Se finora un simile atteggiamento non ha pagato, non vuol dire che prima o poi non paghi: si tratta di vedere il prezzo, e se le attuali condizioni sul campo non inducano anche Putin a più miti consigli. Ma una cosa è chiara: Trump se lo può permettere, perché non porta il peso delle preoccupazioni politiche e militari che assillano invece le capitali europee. Di più: perché non ha una sola ragione per augurarsi che l’Europa proceda sulla strada dell’integrazione. Se così non fosse, non andrebbe in pompa magna da quell’Orbán che è la bestia nera di Bruxelles, primo e principale fattore di disunione che ci sia sul continente.

Non è solo una questione di affinità ideologica fra il mondo MAGA e il premier ungherese. È che l’America di Trump non ha nulla da guadagnare da un’Europa forte, e tutto invece da un’Europa divisa, subalterna a Washington sul piano politico e dipendente su fronti strategici, come le materie prime o la tecnologia. Per cui va benissimo essere alleati, e va ancora meglio se passa – com’è passato – un sostanzioso riequilibrio nel sostenere i costi dell’alleanza atlantica. Ma la dottrina trumpiana della sicurezza finisce qui, e per il resto non prevede spirito di collaborazione e particolari felicitazioni per la politica commerciale di Bruxelles, o per l’approvazione dell’IA act, la legge europea sull’intelligenza artificiale che rompe le scatole ai colossi statunitensi.

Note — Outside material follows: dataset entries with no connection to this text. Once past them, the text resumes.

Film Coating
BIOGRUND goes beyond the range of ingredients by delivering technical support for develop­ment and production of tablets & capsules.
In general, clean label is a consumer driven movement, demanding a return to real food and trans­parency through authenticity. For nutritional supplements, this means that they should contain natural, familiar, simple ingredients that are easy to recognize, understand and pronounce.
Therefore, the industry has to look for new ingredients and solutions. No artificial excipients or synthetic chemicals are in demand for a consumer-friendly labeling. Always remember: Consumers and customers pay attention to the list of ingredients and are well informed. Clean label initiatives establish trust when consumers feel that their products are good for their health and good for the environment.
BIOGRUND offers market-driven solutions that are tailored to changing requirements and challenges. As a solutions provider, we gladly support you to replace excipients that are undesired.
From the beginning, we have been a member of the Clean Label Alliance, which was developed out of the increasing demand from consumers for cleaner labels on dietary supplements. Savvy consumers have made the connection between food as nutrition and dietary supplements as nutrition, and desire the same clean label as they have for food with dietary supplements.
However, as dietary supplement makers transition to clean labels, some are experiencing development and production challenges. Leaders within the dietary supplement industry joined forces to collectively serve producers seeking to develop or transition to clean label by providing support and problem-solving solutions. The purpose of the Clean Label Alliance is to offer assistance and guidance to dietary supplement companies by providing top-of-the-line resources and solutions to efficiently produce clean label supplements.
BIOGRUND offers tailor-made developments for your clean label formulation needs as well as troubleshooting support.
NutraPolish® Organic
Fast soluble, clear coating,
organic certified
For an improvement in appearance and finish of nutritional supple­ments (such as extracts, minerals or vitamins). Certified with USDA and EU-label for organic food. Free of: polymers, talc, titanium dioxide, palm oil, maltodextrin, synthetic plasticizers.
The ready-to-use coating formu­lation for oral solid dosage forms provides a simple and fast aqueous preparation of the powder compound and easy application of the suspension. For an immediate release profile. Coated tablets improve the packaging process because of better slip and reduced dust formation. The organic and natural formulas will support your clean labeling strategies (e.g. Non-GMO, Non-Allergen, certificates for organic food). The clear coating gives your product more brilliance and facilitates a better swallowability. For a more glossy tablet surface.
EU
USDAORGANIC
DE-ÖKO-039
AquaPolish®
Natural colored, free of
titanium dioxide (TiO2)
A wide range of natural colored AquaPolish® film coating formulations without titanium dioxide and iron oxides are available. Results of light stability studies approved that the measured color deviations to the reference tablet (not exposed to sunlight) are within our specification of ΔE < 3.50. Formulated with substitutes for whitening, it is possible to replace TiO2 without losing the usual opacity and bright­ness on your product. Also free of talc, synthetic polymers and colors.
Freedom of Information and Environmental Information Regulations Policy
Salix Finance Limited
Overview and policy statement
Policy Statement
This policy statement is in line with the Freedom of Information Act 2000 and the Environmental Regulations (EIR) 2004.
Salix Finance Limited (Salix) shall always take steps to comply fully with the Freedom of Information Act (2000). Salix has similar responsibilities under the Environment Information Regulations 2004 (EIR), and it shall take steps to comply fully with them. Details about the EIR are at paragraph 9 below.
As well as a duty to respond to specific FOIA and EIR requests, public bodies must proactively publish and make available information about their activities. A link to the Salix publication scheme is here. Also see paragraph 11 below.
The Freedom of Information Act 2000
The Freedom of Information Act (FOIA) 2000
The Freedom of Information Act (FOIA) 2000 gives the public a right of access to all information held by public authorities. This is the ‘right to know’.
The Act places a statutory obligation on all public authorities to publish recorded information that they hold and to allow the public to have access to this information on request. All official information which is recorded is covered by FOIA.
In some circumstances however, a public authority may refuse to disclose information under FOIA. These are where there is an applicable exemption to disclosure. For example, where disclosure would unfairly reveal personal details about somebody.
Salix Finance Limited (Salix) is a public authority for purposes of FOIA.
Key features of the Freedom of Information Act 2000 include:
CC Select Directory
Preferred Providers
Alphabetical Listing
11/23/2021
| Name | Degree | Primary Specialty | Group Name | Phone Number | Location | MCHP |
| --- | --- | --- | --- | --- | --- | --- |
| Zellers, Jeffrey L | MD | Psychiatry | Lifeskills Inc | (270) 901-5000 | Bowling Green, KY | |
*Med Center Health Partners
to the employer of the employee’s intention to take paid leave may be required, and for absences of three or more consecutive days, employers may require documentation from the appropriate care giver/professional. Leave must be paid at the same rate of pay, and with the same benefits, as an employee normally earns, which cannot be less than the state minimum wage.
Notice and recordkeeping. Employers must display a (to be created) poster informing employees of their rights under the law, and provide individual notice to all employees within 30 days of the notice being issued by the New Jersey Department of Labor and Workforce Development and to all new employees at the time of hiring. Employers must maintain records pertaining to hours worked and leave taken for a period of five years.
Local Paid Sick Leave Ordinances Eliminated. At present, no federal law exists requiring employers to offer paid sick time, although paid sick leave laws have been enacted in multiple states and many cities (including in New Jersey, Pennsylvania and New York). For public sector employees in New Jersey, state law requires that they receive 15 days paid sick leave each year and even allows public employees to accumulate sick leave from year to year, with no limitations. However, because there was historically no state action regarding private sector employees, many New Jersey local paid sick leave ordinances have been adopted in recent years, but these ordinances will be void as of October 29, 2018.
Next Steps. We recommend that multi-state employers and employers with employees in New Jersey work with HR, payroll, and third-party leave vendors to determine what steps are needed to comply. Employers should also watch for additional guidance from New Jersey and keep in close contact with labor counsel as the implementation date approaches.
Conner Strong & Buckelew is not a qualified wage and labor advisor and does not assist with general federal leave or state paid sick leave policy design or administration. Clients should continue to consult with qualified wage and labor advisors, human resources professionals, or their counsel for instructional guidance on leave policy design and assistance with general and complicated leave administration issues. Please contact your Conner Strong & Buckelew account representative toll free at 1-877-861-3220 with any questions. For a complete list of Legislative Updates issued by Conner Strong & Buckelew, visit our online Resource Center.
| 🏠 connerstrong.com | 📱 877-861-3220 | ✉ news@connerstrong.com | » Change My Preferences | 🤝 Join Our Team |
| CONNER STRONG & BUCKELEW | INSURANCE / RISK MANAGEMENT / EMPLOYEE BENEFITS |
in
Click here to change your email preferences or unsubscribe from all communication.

Come Kissinger: Trump semplicemente non «vede» Bruxelles, e conduce una politica «iuxta propria principia» che si fa molta fatica a inscrivere nell’orizzonte del multilateralismo. Il che mette l’Europa di fronte a un rischio non piccolo, di trovarsi, il giorno dopo il vertice di Budapest, di fronte a fatti compiuti, con scarsissimo margine per far valere i propri interessi e il proprio ruolo. Nella lettera d’invito del presidente Costa, in vista del prossimo Consiglio europeo del 23 ottobre, ricorre insistente la parola rafforzamento: rafforzamento dell’Agenzia europea della difesa, rafforzamento del ruolo internazionale dell’euro, rafforzamento della competitività. Anche in questo caso, è difficile scommettere sui passi che al summit saranno concretamente compiuti, ma intanto, se queste settimane preludono davvero a una pace anche sul fronte ucraino, come ci si arrivi e chi ne sia protagonista è questione niente affatto secondaria, e tocca, o toccherebbe, farsi trovare preparati.